Fraternity Culture: Lessons from Belligerent Baboons

A colleague recently introduced me to a fascinating study on primates, which has great lessons for organizations such as fraternities and sororities. 

Dr. Robert Sapolsky is a neurobiologist at Stanford University (smart guy) and has written many articles and books on animal behavior and how it relates to stress, socialization, and community.  One of his primary subjects has been wild baboons in Africa, and he even studied the same group (called a troop) of baboons for 30 years to observe their behavior. 

Dr. Sapolsky described why baboons are good animals to study and learn from:

"The reason baboons are such good models is, like us, they don't have real stressors," he said. "If you live in a baboon troop in the Serengeti, you only have to work three hours a day for your calories, and predators don't mess with you much. What that means is you've got nine hours of free time every day to devote to generating psychological stress toward other animals in your troop. So the baboon is a wonderful model for living well enough and long enough to pay the price for all the social-stressor nonsense that they create for each other. They're just like us: They're not getting done in by predators and famines, they're getting done in by each other."

Baboon troops tend to be dominated by highly aggressive alpha males. These males acquire power like bullies do - by being physically aggressive and intimidating.  Dr. Sapolsky casually describes them as acting like jerks in order to get what they want.  (Sounds kind of like that guy in your chapter who loves to talk about hazing so much)

The particular baboon troop that Sapolsky was studying was struck by a tragedy, which created a very interesting turn of events.  Here is how it was described in a 2004 article from the New York Times: 
"...researchers describe the drastic temperamental and tonal shift that occurred in a troop of 62 baboons when its most belligerent members vanished from the scene. The victims were all dominant adult males that had been strong and snarly enough to fight with a neighboring baboon troop over the spoils at a tourist lodge garbage dump, and were exposed there to meat tainted with bovine tuberculosis, which soon killed them. Left behind in the troop, designated the Forest Troop, were the 50 percent of males that had been too subordinate to try dump brawling, as well as all the females and their young. With that change in demographics came a cultural swing..."
Sapolsky's study is profiled on Stress: Portrait of a Killer
The cultural swing was a move away from stress, fear, and loathing, and a move towards community, peacefulness, and mutual support.  In short, with the jerks gone, the good guys and gals took over.  The toxic environment went away with the belligerent baboons. 

The troop thrived with this new culture.  But even better - they found a way to ingrain this culture and protect it against returns to old habits.  The young males were raised in the new culture and embraced it.  Many outsider baboon males that tried to enter the troop and use the old-school methods of aggression and nasty behavior to assume control were thwarted by a culture that wouldn't stand for it.  Their choice was to accept these norms or move on.

Dr. Sapolsky found that this new behavior was still the norm and culture 20 years after the tuberculosis incident.

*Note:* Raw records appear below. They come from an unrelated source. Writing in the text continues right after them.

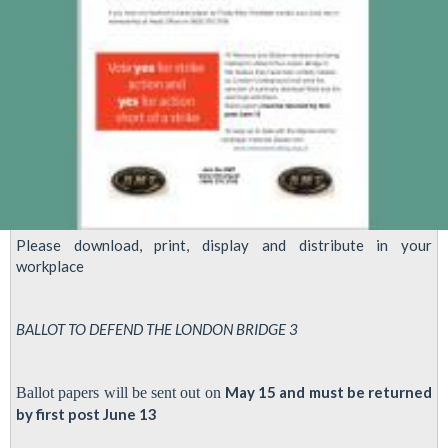
Please download, print, display and distribute in your
workplace
BALLOT TO DEFEND THE LONDON BRIDGE 3
May 15 and must be returned
Ballot papers will be sent out on
by first post June 13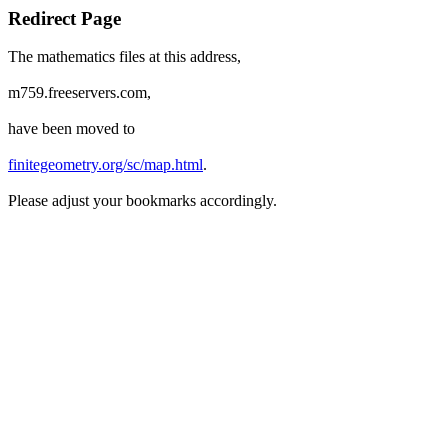
Redirect Page
The mathematics files at this address,
m759.freeservers.com,
have been moved to
finitegeometry.org/sc/map.html
.
Please adjust your bookmarks accordingly.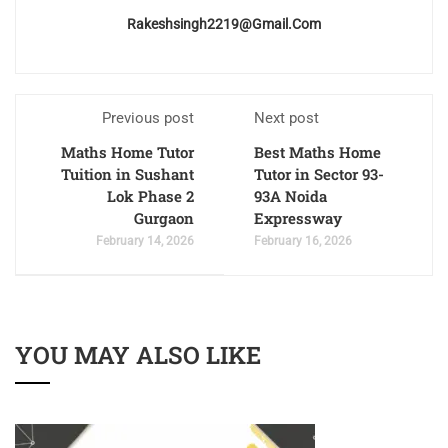
Rakeshsingh2219@gmail.com
Previous post
Next post
Maths Home Tutor
Best Maths Home
Tuition in Sushant
Tutor in Sector 93-
Lok Phase 2
93A Noida
Gurgaon
Expressway
February 14, 2026
February 16, 2026
YOU MAY ALSO LIKE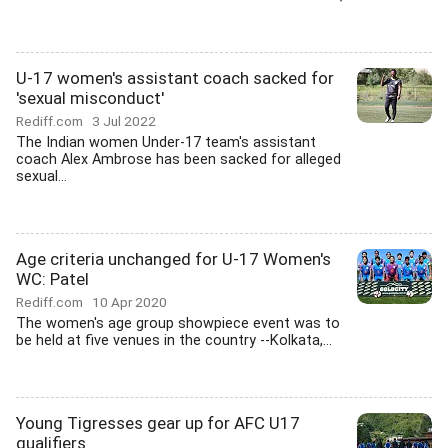
U-17 women's assistant coach sacked for
'sexual misconduct'
Rediff.com
3 Jul 2022
The Indian women Under-17 team's assistant
coach Alex Ambrose has been sacked for alleged
sexual...
Age criteria unchanged for U-17 Women's
WC: Patel
Rediff.com
10 Apr 2020
The women's age group showpiece event was to
be held at five venues in the country --Kolkata,...
Young Tigresses gear up for AFC U17
qualifiers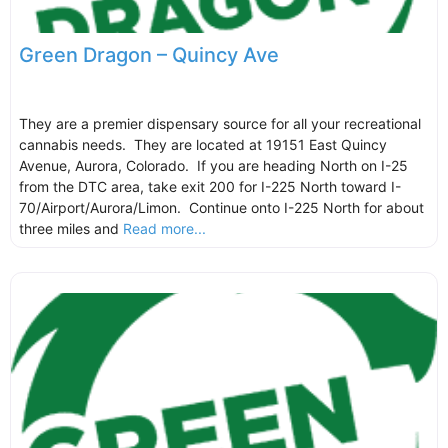
Green Dragon – Quincy Ave
They are a premier dispensary source for all your recreational
cannabis needs. They are located at 19151 East Quincy
Avenue, Aurora, Colorado. If you are heading North on I-25
from the DTC area, take exit 200 for I-225 North toward I-
70/Airport/Aurora/Limon. Continue onto I-225 North for about
three miles and
Read more...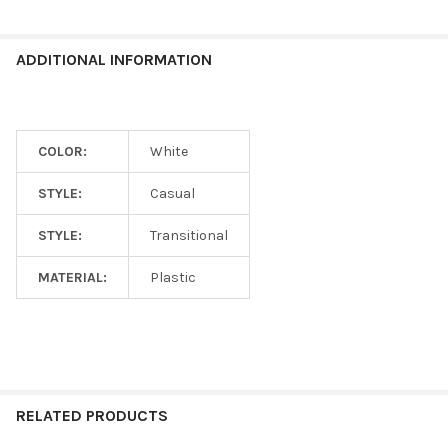
ADDITIONAL INFORMATION
COLOR:
White
STYLE:
Casual
STYLE:
Transitional
MATERIAL:
Plastic
RELATED PRODUCTS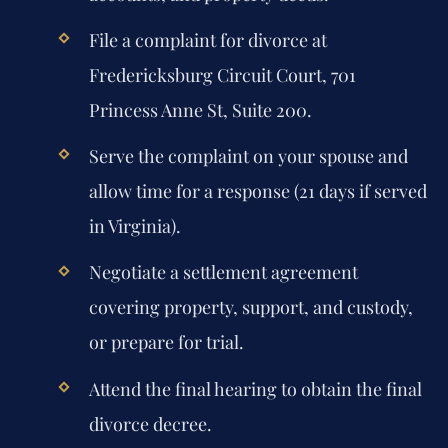
File a complaint for divorce at
Fredericksburg Circuit Court, 701
Princess Anne St, Suite 200.
Serve the complaint on your spouse and
allow time for a response (21 days if served
in Virginia).
Negotiate a settlement agreement
covering property, support, and custody,
or prepare for trial.
Attend the final hearing to obtain the final
divorce decree.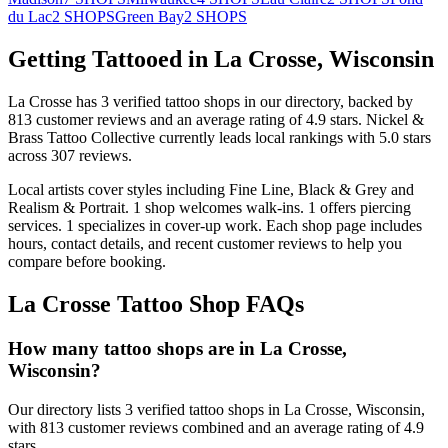
du Lac
2
SHOPS
Green Bay
2
SHOPS
Getting Tattooed in
La Crosse
,
Wisconsin
La Crosse
has
3
verified tattoo
shops
in our directory
, backed by
813
customer
reviews
and an average rating of
4.9
stars
.
Nickel &
Brass Tattoo Collective
currently leads local rankings with
5.0
stars
across
307
reviews.
Local artists cover
styles including Fine Line, Black & Grey and
Realism & Portrait
.
1
shop welcomes
walk-ins.
1
offers
piercing
services.
1
specializes
in cover-up work.
Each shop page includes
hours, contact details, and recent customer reviews to help you
compare before booking.
La Crosse
Tattoo Shop FAQs
How many tattoo shops are in La Crosse,
Wisconsin?
Our directory lists 3 verified tattoo shops in La Crosse, Wisconsin,
with 813 customer reviews combined and an average rating of 4.9
stars.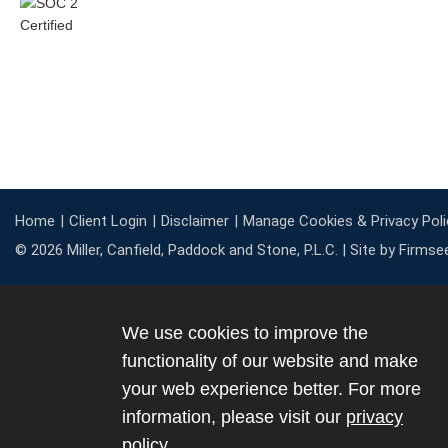
Home
Client Login
Disclaimer
Manage Cookies & Privacy Poli
© 2026 Miller, Canfield, Paddock and Stone, P.L.C. |
Site by Firmse
We use cookies to improve the
functionality of our website and make
your web experience better. For more
information, please visit our
privacy
policy
.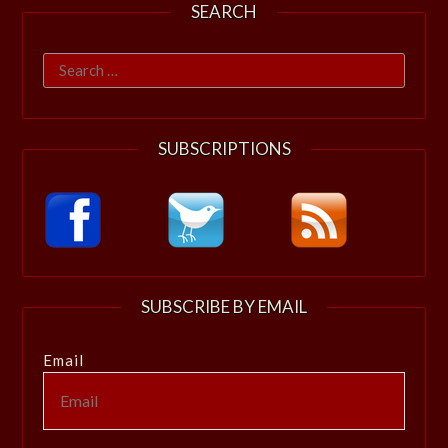
SEARCH
Search
for:
SUBSCRIPTIONS
SUBSCRIBE BY EMAIL
Email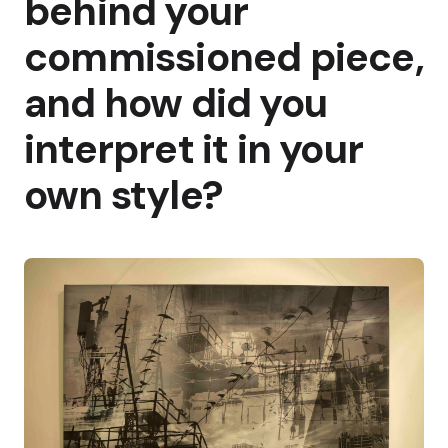
behind your
commissioned piece,
and how did you
interpret it in your
own style?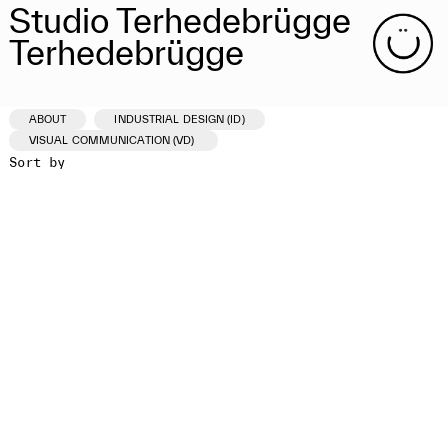
Studio Terhedebrügge
Terhedebrügge
ABOUT
INDUSTRIAL DESIGN (ID)
VISUAL COMMUNICATION (VD)
Sort by
ID /VD
PROJECT
CLIENT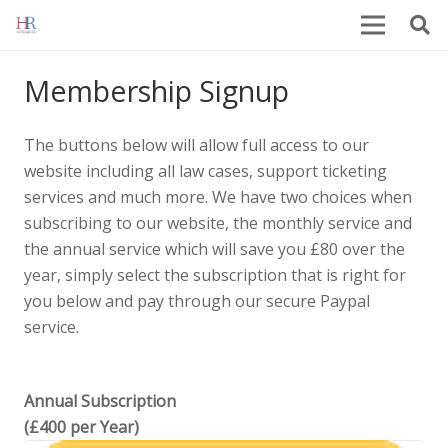
Membership Signup
The buttons below will allow full access to our
website including all law cases, support ticketing
services and much more. We have two choices when
subscribing to our website, the monthly service and
the annual service which will save you £80 over the
year, simply select the subscription that is right for
you below and pay through our secure Paypal
service.
Annual Subscription
(£400 per Year)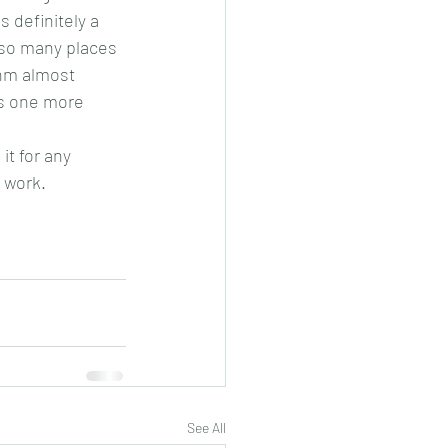
 definitely a 
 so many places 
thm almost 
es one more 
it for any 
 work. 
See All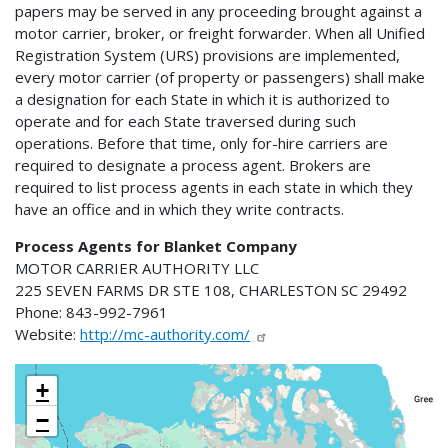
papers may be served in any proceeding brought against a
motor carrier, broker, or freight forwarder. When all Unified
Registration System (URS) provisions are implemented,
every motor carrier (of property or passengers) shall make
a designation for each State in which it is authorized to
operate and for each State traversed during such
operations. Before that time, only for-hire carriers are
required to designate a process agent. Brokers are
required to list process agents in each state in which they
have an office and in which they write contracts.
Process Agents for Blanket Company
MOTOR CARRIER AUTHORITY LLC
225 SEVEN FARMS DR STE 108, CHARLESTON SC 29492
Phone: 843-992-7961
Website:
http://mc-authority.com/
+
−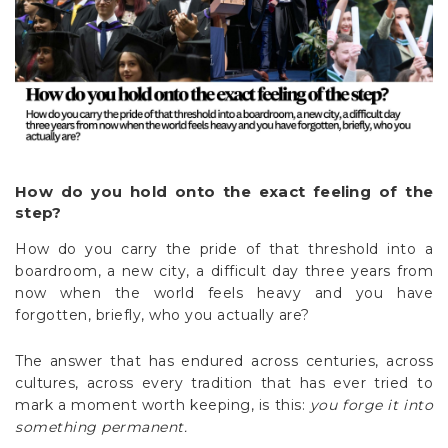
How do you hold onto the exact feeling of the
step?
How do you carry the pride of that threshold into a
boardroom, a new city, a difficult day three years from
now when the world feels heavy and you have
forgotten, briefly, who you actually are?
The answer that has endured across centuries, across
cultures, across every tradition that has ever tried to
mark a moment worth keeping, is this:
you forge it into
something permanent.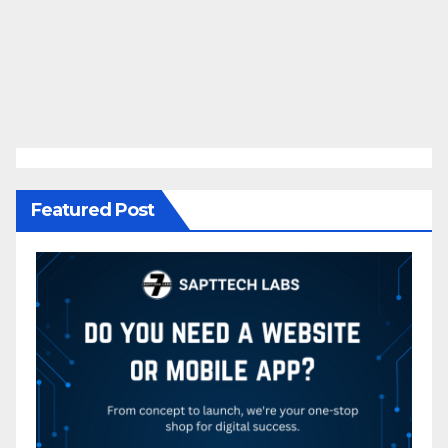
Featured Post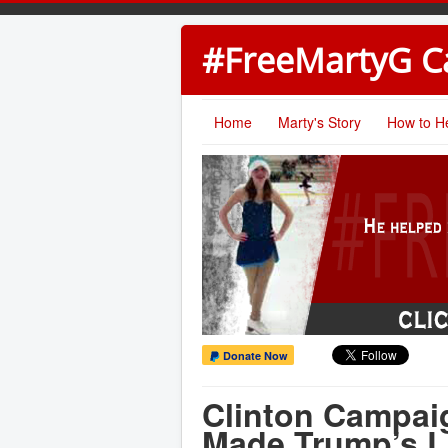
#FreeMartyG 
Home
Marty's Story
How to H
Donate Now
Clinton Campai
Made Trump’s L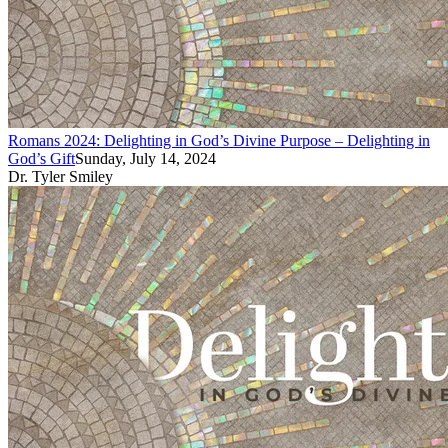
Romans 2024: Delighting in God’s Divine Purpose – Delighting in
God’s Gift
Sunday, July 14, 2024
Dr. Tyler Smiley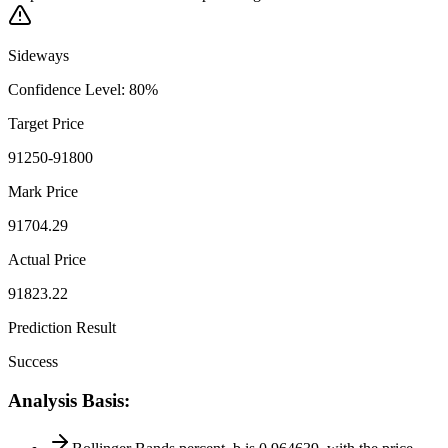
Sideways
Confidence Level
:
80
%
Target Price
91250-91800
Mark Price
91704.29
Actual Price
91823.22
Prediction Result
Success
Analysis Basis
: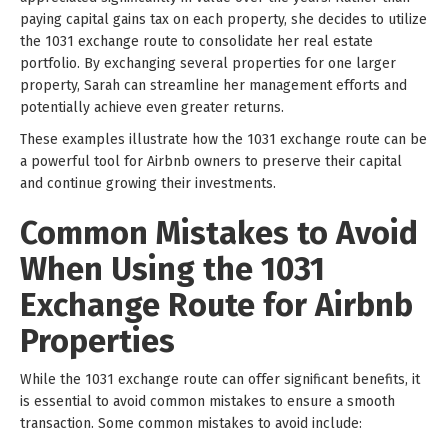
paying capital gains tax on each property, she decides to utilize
the 1031 exchange route to consolidate her real estate
portfolio. By exchanging several properties for one larger
property, Sarah can streamline her management efforts and
potentially achieve even greater returns.
These examples illustrate how the 1031 exchange route can be
a powerful tool for Airbnb owners to preserve their capital
and continue growing their investments.
Common Mistakes to Avoid
When Using the 1031
Exchange Route for Airbnb
Properties
While the 1031 exchange route can offer significant benefits, it
is essential to avoid common mistakes to ensure a smooth
transaction. Some common mistakes to avoid include:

Organizational culture is a powerful force.  Not only does it dominate the scene within an organization, but it also affects the behavior of current and future members.  The strange irony is that culture - while critically important and complex - can be influenced so greatly by only a few.  Have you ever had a horrible boss that made the whole work environment toxic?  In the example from nature above, the few dominant alpha male baboons behaved in a way that made the pack tense, stressful, and negative.  Their departure changed that almost immediately.

Don't we all desire fraternities and sororities that bring out the best in each member?  That are places people come to find refuge from stress and isolation?  That are democratic in how decisions are made and directions are chosen?   That are positive and uplifting?

If your chapter's culture is the opposite - stressful, tense, and negative - then take some time to look around.  It may be a simple matter of who is holding the reigns of influence.  Too many of our chapters are held hostage by dominant personalities that are self-serving, mean-spirited, and aggressive. 

Maybe it's time for them to leave (in a much more pleasant way than the dumpster-diving baboons).

It isn't always the leaders either.  It can be the advisors that create this stressful environment, or perhaps older members who use their age to gain stature.  Why should we tolerate anyone who drains life out of our organizations?

There may be other ways to change your organizational culture, but the simplest and most effective way is to dismiss those that would do it harm.  There may be no greater tool for culture shift than the exit sign. 

You might think that it's too difficult...that it's easier said than done.  It requires standing up to power.  The baboons in the study never did this at first - they just stumbled into their new culture by accident. 

It's a good thing we're not baboons.  We're humans who can summon up the courage to control the destinies of the organizations we care about.  But will we?